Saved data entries
========
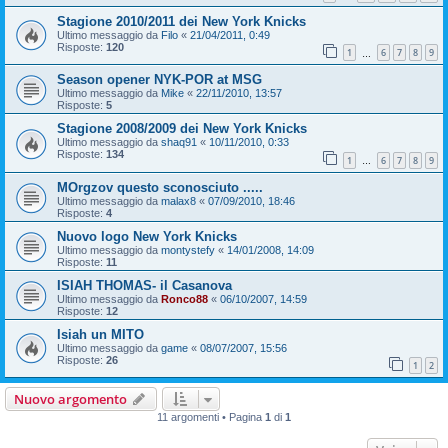
Stagione 2010/2011 dei New York Knicks
Ultimo messaggio da
Filo
«
21/04/2011, 0:49
Risposte:
120
1
6
7
8
9
…
Season opener NYK-POR at MSG
Ultimo messaggio da
Mike
«
22/11/2010, 13:57
Risposte:
5
Stagione 2008/2009 dei New York Knicks
Ultimo messaggio da
shaq91
«
10/11/2010, 0:33
Risposte:
134
1
6
7
8
9
…
MOrgzov questo sconosciuto .....
Ultimo messaggio da
malax8
«
07/09/2010, 18:46
Risposte:
4
Nuovo logo New York Knicks
Ultimo messaggio da
montystefy
«
14/01/2008, 14:09
Risposte:
11
ISIAH THOMAS- il Casanova
Ultimo messaggio da
Ronco88
«
06/10/2007, 14:59
Risposte:
12
Isiah un MITO
Ultimo messaggio da
game
«
08/07/2007, 15:56
Risposte:
26
1
2
Nuovo argomento
11 argomenti • Pagina
1
di
1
========
• _WHAT YOU NEED TO DO_
Retype every entry exactly as written. Leave the pictures out.

• _SOLUTION FOR THIS EXERCISE_
Stagione 2010/2011 dei New York Knicks
Ultimo messaggio da
Filo
«
21/04/2011, 0:49
Risposte:
120
1
6
7
8
9
…
Season opener NYK-POR at MSG
Ultimo messaggio da
Mike
«
22/11/2010, 13:57
Risposte:
5
Stagione 2008/2009 dei New York Knicks
Ultimo messaggio da
shaq91
«
10/11/2010, 0:33
Risposte:
134
1
6
7
8
9
…
MOrgzov questo sconosciuto .....
Ultimo messaggio da
malax8
«
07/09/2010, 18:46
Risposte:
4
Nuovo logo New York Knicks
Ultimo messaggio da
montystefy
«
14/01/2008, 14:09
Risposte:
11
ISIAH THOMAS- il Casanova
Ultimo messaggio da
Ronco88
«
06/10/2007, 14:59
Risposte:
12
Isiah un MITO
Ultimo messaggio da
game
«
08/07/2007, 15:56
Risposte:
26
1
2
Nuovo argomento
11 argomenti • Pagina
1
di
1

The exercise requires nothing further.